The Expert: Dr. Sheryl Ziegler, psychologist and author
The Solution: Let’s start by understanding why toddlers scream. Once we know the different reasons for screaming, we can decide how best to handle it. Toddlers scream to release energy, get attention, when they want something, or when they are protesting. And sometimes, they just truly love the sound of their own voice and they are experimenting with volume and pitch. Remember, they have under-developed impulse control at this age so if it’s fun or gets a reaction, they will keep doing it.
You can do a number of things to respond, other than yelling even louder.
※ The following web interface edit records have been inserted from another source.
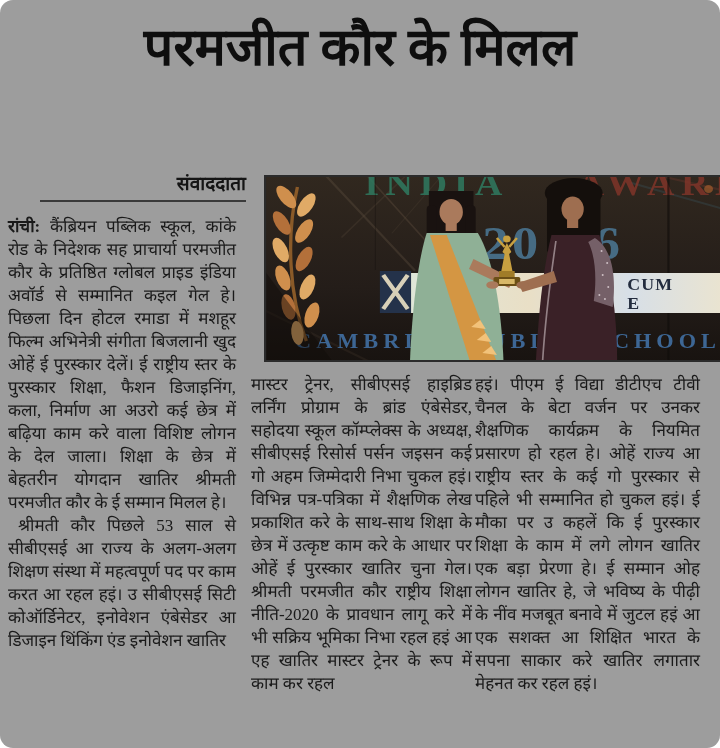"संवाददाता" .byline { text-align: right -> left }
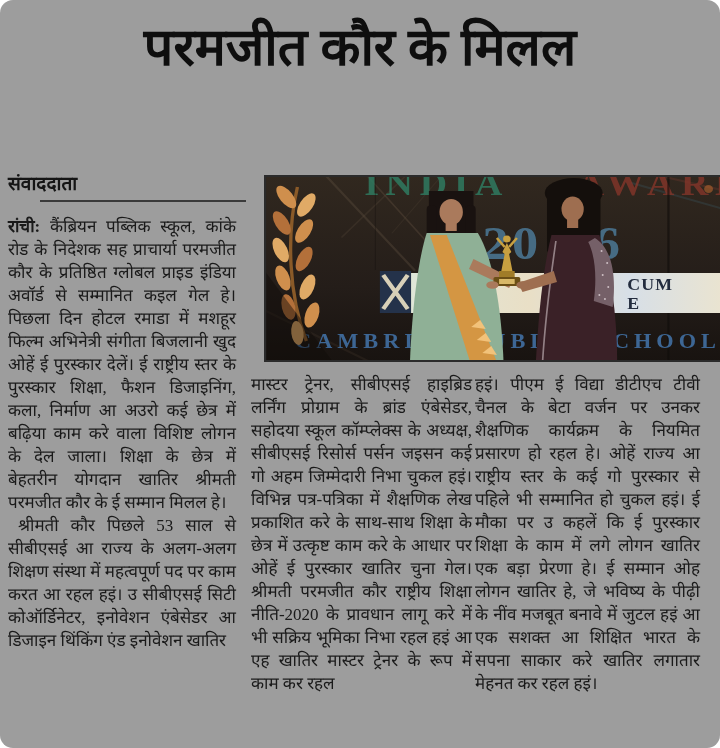"रांची: कैंब्रियन पब्लिक स्कूल, कांके" #col-left { top: 215px -> 204px }
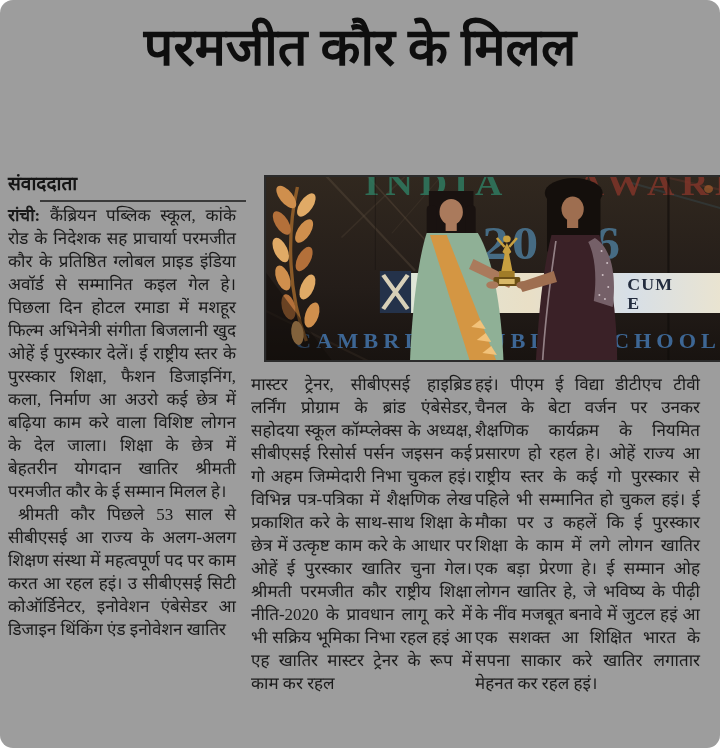"मास्टर ट्रेनर, सीबीएसई हाइब्रिड लर्निंग" #col-mid { top: 373px -> 363px }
Yelling is not a good idea, though tempting at times.
- Have a nonverbal cue such as hands over lips or covering your ears to gesture to your toddler that you would like her to express herself more quietly.
- Whisper back your request such as, “I want to hear your inside voice.”
- Remind your toddler of places where it is OK to scream, such as the park.
- Make facial gestures that indicate it is time to lower her voice. Toddlers love to imitate facial gestures such as widening your eyes. Be silly and exaggerated until she gets it.
- Help her exert her energy in other ways like jumping, running, or clapping.
- Turn on music to redirect the screaming toward humming or singing along.
- Ask your child to imitate animal noises instead—at least it’s more socially acceptable and usually quiets things down.
- This is a stage and it will pass. With patience, creativity, and consistent responses, you and your child will be moving right along to yet another stage.